Businesses must find “creative” ways to maintain a minimum amount of revenue as they come to terms with the post-lockdown environment, according to Guillaume de Pommereau, former CFO of Hitachi Europe.
Pommereau said that this was a company-wide mission to keep the business alive, not just something that should fall to the financial directors.
“In the circumstances we are in now, it’s not only the finance team who is in charge of cash. It’s also on the CEO and the whole team to think about creative new ways to adapt your business model,” he said.
The former CFO of Hitachi Europe made the comments at the Virtual CFO Agenda on Tuesday June 16, when a panel discussed how best to bounce back from the coronavirus crisis. Also on the panel was Phil Curnow, partner at agilityDigital; and Gwyn Roberts, VP order to cash – EMEA of HighRadius.
Curnow described how he had seen many different companies pivot their business model overnight. A microbrewery that became a beer delivery service, restaurants becoming 100 percent takeaway, and finance teams realising that receivables doesn’t have to be done at the office. This was driven, he said, by a company-wide focus on adaptation.
“Everybody in these businesses is thinking about how they can generate cash or change the job differently because they know it’s about survival.
“The question now becomes, which things do we jettison out of the business model because they don’t work anymore? Where we have found opportunities, how do we exploit them, take them forward, make them better and make those changes a bit more sticky and a bit more permanent in everything that we do,” he added.

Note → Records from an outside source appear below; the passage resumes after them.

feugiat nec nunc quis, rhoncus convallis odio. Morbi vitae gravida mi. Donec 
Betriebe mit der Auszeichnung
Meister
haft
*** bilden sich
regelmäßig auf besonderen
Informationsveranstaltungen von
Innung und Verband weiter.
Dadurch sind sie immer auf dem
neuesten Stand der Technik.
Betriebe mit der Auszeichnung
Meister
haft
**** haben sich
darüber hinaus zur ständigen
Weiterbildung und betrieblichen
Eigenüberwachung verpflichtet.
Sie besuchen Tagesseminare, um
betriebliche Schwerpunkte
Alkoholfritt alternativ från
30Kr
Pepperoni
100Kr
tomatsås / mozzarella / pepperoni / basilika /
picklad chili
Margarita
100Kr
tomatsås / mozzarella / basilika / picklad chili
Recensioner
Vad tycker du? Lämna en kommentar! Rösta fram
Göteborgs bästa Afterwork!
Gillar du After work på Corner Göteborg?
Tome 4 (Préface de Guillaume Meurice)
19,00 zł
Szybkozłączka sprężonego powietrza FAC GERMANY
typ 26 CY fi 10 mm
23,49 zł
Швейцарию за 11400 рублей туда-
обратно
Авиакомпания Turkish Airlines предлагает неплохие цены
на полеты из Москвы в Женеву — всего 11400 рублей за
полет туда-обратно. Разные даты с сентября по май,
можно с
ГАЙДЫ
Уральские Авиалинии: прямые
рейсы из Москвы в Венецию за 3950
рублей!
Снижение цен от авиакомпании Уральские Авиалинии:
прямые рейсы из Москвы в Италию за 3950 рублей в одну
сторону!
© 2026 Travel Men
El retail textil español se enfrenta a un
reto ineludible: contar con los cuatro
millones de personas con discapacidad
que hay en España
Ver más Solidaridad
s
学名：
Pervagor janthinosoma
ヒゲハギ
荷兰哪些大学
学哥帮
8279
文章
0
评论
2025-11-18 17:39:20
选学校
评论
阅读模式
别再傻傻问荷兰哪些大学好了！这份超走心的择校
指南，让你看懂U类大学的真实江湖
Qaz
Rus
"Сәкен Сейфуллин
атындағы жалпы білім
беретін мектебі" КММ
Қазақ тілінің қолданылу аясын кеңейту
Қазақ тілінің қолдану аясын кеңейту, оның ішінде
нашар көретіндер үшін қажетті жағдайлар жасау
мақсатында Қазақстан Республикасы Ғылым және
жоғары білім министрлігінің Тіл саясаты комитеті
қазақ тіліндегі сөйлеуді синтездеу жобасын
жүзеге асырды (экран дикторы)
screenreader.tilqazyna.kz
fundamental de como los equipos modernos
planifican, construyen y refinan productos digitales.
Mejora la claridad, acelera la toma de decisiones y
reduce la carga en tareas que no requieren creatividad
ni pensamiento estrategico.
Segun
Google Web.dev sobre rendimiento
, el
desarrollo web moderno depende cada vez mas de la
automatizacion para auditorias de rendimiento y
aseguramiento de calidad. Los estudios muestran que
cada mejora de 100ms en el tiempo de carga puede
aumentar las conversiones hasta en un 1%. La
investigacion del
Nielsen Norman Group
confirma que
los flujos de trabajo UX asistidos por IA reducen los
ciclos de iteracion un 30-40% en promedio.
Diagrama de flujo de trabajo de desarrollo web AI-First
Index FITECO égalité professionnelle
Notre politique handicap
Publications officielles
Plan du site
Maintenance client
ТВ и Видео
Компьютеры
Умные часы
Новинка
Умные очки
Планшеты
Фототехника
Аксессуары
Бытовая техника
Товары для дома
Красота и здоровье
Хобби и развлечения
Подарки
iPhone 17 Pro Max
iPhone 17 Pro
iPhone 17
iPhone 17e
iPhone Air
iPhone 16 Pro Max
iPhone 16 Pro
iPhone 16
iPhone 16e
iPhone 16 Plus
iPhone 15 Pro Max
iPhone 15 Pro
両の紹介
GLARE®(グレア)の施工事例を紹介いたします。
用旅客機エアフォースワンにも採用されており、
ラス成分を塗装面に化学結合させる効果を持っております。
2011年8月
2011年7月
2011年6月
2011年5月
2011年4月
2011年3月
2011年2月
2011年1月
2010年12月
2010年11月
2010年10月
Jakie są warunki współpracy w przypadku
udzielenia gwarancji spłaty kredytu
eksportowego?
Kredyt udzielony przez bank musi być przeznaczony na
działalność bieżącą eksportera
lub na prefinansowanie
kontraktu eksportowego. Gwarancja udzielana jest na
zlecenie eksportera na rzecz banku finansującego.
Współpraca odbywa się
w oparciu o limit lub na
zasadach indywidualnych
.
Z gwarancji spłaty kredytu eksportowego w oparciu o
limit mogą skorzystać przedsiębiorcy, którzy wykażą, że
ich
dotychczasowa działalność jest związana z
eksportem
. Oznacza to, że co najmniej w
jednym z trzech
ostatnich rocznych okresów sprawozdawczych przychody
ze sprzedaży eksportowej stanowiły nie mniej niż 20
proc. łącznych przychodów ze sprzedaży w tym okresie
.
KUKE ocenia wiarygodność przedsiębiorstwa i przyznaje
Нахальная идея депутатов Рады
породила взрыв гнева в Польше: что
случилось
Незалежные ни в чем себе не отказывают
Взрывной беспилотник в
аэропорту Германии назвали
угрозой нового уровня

Roberts agreed, adding that the focus for many businesses had now moved away from contingency planning to looking further ahead and asking how they will thrive in a shifting post-lockdown world.
“I think what we’ve seen in the last three four weeks is companies coming out of that [contingency planning phase] and starting to focus on what they need to do now. Whether that’s changing the business model or whether that’s focusing on replacing old systems. So, I think there’s a lot more of a focus now on what they need to do to become more efficient, not just in receivables but across the board.”